Thought I would share just wish I had extra cash...

http://http://www.kygunco.com/products2.cfm/id/5762/name/magpul-pmag-30rd-magazine-black


----------



## Gravity3694 (May 10, 2011)

Your link is broken. Fixed it.

http://www.kygunco.com/products2.cfm/id/5762/name/magpul-pmag-30rd-magazine-black


----------



## Miami Matt (Jun 20, 2009)

Thanks..my bad,thats a freakin steal!!!


----------



## Dixie (Oct 12, 2011)

That's below dealer cost. Good deal.


----------



## MikeH (Jul 14, 2009)

I bought 20 from them back when they ran that price and free shipping. Good company to deal with


----------



## Sushi maker (Jun 3, 2010)

*Mannnnnn*

I just bought 5 wish I had another 200 bucks thanks for the post friend!


----------



## Miami Matt (Jun 20, 2009)

no prob,ordering as I speak myself, pretty funny , picked up some sidework today with pmags in mind...lol


----------



## MULLET HUNTER (Oct 3, 2007)

Got 20 on the way!


----------



## Miami Matt (Jun 20, 2009)

Just looked on ebay there is money to be made, I would do it but refuse to give paypal a frickin penny after being treated like a criminal while they make money off of me...


----------



## Bottlerocket (Aug 11, 2011)

Miami Matt said:


> Just looked on ebay there is money to be made, I would do it but refuse to give paypal a frickin penny after being treated like a criminal while they make money off of me...

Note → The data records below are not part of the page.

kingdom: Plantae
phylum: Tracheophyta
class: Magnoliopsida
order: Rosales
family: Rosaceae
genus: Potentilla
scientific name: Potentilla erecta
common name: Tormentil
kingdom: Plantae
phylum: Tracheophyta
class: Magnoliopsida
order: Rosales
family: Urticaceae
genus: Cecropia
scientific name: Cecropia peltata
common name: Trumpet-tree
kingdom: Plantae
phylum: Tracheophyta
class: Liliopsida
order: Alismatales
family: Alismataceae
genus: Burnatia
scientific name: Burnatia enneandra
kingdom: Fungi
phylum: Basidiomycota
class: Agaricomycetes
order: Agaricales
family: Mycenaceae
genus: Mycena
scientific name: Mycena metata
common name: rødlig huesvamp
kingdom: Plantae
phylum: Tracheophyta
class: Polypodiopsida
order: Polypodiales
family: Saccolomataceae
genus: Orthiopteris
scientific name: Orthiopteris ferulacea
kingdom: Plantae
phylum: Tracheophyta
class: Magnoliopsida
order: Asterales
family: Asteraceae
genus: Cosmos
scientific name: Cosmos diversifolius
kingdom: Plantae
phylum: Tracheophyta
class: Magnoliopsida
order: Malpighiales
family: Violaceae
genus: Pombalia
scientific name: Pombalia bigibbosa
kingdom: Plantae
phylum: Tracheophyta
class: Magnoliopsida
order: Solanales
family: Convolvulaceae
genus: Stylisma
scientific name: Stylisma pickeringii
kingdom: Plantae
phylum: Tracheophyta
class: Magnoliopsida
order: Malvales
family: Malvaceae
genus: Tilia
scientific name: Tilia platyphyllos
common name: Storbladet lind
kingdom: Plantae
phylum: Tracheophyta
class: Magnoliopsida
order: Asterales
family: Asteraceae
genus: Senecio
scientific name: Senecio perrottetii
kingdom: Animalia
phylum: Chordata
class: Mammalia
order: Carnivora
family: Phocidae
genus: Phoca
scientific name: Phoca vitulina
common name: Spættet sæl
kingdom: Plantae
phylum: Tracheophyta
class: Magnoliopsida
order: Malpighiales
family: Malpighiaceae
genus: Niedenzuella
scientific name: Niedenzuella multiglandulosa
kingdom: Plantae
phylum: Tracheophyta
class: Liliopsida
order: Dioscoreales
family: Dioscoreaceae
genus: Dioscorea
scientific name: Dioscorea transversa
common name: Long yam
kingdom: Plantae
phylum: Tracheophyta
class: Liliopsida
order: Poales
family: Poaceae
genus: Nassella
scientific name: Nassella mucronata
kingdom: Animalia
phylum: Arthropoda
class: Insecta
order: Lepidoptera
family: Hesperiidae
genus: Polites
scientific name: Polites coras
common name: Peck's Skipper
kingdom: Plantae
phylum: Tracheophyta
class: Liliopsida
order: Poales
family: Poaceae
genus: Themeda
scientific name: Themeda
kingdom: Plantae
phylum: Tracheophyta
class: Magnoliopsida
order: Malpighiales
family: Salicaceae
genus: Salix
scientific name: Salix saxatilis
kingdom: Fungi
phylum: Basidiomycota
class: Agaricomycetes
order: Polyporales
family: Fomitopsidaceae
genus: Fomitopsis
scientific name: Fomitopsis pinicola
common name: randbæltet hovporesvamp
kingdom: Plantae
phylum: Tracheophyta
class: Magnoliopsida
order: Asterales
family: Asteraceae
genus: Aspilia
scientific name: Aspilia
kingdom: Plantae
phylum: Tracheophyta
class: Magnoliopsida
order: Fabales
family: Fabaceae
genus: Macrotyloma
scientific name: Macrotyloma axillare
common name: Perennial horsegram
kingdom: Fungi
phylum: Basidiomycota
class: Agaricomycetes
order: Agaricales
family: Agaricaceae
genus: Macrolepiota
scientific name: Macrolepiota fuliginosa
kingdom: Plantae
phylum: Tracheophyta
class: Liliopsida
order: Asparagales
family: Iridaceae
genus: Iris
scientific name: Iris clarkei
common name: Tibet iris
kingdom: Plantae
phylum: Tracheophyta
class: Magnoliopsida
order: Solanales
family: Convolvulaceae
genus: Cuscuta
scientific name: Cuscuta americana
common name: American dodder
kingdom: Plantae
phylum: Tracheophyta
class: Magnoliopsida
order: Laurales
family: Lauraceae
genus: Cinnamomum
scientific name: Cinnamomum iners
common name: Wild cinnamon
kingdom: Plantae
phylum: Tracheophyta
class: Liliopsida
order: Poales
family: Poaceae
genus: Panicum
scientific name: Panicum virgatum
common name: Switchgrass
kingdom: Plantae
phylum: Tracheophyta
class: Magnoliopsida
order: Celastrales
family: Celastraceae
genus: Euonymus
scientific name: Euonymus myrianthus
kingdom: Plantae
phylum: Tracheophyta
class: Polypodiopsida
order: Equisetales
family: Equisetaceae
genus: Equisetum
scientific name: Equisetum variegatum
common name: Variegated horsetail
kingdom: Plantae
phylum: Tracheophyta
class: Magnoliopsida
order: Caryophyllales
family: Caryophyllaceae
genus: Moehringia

You too? They tried to scam me out of $640 so I refuse to do business w/ them ever again


----------



## MULLET HUNTER (Oct 3, 2007)

Got my pmags in the mail today great shipper, great deal!:thumbsup:


----------



## bcbz71 (Dec 22, 2008)

MULLET HUNTER said:


> Got my pmags in the mail today great shipper, great deal!:thumbsup:


Me too...got 10 in today, loaded them for the zombie invasion (or range time), whichever comes first.


----------



## Elephant-Cowboy (Aug 27, 2012)

Thanks for the share, just got a few


----------



## Miami Matt (Jun 20, 2009)

Got mine too, a great deal for sure!


----------



## ccather (Aug 3, 2010)

Called today and they are sold-out.


----------



## Embry (Sep 21, 2010)

FOUND MORE GUYS FOR 10.99 SHIPPED

www.sportsmansoutdoorsuperstore.com/products2.cfm/ID/73444


----------